読解文 =
========
抄録
【目的】普段私たちは関節可動域の改善を図るアプローチとして、運動方向に関節運動を繰り返すことや、制限因子となる筋にストレッチを加えるなどの方法を実施している。また、筋膜に着目して行うこともある。我々は第39回日本理学療法学術大会において、健常者に対し、特に下腿が特有にもっている静脈血の滞留という問題に注目し、これに圧擦を加えることで足関節の背屈角度の増加が得られたことを報告した。本研究の目的は、このアプローチが脳卒中片麻痺患者にも有効なものであるのか調べることである。
【対象】研究の趣旨を説明し、同意が得られた脳卒中片麻痺患者25名(男性15名、女性10名)を対象とした。平均年齢は70.3±10.6歳であった。右片麻痺12名、左片麻痺13名で下肢Br.stage1:0名、2:3名、3:9名、4:8名、5:4名、6:1名であった。下腿部に骨折の既往のある患者は除外した。
【方法】静脈血流に着目した腓腹筋へのアプローチとは、膝窩部の腓腹筋内側頭と外側頭の中点に2分間の圧擦を加えるものである。今回は背臥位または座位姿勢となった対象に、同一PTが左右両側に実施した。膝窩部への圧擦前後の膝関節伸展、膝関節伸展位での足関節背屈の関節可動域を他動的に測定し角度を比較した。関節角度の測定にはSmith&Nephew Rolyan 社製のゴニオメーターを用い、1度単位で3回測定の平均値を求めた。統計処理にはt検定を用いた。
【結果】膝窩部への圧擦前/後の膝関節伸展角度の平均は、非麻痺側-2.3/-2.0度、麻痺側-5.6/-4.2度で、麻痺側では有意差が認められた(p<0.01)。膝関節伸展位での足関節背屈角度の平均は、非麻痺側1.6/4.0度(p<0.001)、麻痺側-4.5/-2.9度(p<0.01)で共に有意差が認められた。
【考察】静脈血流に着目した腓腹筋へのアプローチが健常者のみならず、脳卒中片麻痺患者に対しても効果があるか検討した。アプローチ後、膝関節伸展角度および足関節背屈角度の拡大が得られたことから、静脈血が滞留しやすい部位への圧擦は腓腹筋自体の伸張性に影響をおよぼしたと考えられた。非麻痺側の膝関節伸展角度では有意差は認められなかったが、膝関節伸展位での足関節背屈角度において有意な差が認められており、腓腹筋に対する効果は得られていたと考える。関節、筋ではない部位である膝窩部へのアプローチは関節可動域制限改善のアプローチとして有効であり、筋緊張の異常などがみられる脳卒中片麻痺患者においても有効な手段であると考えられる。
========
保存された記録 =
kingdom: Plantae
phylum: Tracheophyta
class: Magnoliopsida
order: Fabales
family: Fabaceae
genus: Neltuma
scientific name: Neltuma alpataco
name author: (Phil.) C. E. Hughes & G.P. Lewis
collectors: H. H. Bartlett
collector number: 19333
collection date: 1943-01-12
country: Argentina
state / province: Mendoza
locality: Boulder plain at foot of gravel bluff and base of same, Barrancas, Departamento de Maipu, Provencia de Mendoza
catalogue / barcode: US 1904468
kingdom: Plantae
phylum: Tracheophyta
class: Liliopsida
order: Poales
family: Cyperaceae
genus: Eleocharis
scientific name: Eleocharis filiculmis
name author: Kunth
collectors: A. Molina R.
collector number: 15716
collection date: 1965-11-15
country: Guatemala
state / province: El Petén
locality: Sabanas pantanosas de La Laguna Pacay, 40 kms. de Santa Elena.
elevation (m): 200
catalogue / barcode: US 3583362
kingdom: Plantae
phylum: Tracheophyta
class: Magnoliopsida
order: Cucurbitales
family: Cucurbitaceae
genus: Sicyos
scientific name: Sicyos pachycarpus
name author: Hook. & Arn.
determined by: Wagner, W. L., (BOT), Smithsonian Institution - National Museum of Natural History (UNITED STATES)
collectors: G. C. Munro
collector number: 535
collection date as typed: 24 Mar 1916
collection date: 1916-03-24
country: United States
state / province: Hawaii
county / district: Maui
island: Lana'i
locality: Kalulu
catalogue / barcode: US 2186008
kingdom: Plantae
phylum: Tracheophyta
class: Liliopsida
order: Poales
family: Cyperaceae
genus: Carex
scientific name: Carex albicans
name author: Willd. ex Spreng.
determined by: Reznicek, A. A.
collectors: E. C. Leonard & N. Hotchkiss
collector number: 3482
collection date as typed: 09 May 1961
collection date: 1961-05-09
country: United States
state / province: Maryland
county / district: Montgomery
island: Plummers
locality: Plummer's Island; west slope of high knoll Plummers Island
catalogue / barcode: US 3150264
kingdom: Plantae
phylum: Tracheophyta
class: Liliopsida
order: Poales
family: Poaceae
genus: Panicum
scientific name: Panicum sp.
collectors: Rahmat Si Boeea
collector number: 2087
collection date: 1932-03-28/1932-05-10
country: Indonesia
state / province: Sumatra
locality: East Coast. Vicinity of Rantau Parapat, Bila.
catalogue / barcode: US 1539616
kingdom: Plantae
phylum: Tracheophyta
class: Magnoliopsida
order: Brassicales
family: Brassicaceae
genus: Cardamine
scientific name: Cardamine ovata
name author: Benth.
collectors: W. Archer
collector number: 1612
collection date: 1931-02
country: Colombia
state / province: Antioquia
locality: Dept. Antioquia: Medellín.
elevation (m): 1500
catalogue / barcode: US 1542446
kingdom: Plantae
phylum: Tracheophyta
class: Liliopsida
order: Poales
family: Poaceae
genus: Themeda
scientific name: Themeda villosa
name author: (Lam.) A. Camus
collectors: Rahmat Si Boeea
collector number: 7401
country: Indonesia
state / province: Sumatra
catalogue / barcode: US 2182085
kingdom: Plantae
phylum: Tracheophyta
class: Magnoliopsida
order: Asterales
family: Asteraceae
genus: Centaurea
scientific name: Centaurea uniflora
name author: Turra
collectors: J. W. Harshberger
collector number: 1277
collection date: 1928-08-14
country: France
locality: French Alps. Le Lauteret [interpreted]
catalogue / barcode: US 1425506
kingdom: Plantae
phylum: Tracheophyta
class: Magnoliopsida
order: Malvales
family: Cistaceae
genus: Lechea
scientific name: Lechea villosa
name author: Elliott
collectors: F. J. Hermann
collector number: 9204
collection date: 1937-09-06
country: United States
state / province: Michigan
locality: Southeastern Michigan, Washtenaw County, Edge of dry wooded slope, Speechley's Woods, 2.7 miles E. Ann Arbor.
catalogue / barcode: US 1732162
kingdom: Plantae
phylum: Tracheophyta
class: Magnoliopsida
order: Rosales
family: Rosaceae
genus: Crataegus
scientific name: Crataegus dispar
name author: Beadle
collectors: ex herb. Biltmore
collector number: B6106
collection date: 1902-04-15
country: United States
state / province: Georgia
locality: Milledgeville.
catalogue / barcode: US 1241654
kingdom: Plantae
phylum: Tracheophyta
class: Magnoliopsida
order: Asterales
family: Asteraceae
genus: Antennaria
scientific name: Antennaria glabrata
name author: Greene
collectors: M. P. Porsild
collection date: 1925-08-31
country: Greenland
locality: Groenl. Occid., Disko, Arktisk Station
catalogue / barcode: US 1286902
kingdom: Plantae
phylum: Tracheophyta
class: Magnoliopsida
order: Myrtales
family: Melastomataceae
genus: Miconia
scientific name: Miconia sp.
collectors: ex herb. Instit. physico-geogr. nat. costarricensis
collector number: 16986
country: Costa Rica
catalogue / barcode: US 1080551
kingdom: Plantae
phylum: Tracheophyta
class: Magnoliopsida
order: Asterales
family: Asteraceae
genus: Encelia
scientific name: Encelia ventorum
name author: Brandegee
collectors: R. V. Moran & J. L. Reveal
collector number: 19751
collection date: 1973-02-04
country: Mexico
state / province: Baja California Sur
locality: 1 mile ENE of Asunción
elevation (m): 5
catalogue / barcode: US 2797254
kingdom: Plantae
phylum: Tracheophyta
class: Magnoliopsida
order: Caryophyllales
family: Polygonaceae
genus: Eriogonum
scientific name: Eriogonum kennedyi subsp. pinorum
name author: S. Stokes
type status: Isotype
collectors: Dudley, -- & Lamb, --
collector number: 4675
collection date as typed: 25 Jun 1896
========
課題 =
上の抄録について、次の問いに答えなさい。
1. 対象となった脳卒中片麻痺患者は何名で、男女の内訳はどうか。
2. 腓腹筋へのアプローチでは、膝窩部のどこに何分間の圧擦を加えるか。
3. 麻痺側の膝関節伸展位での足関節背屈角度の平均は、圧擦前と圧擦後でそれぞれ何度か。

解答 =
1. 25名(男性15名、女性10名)。
2. 腓腹筋内側頭と外側頭の中点に2分間。
3. 圧擦前-4.5度、圧擦後-2.9度。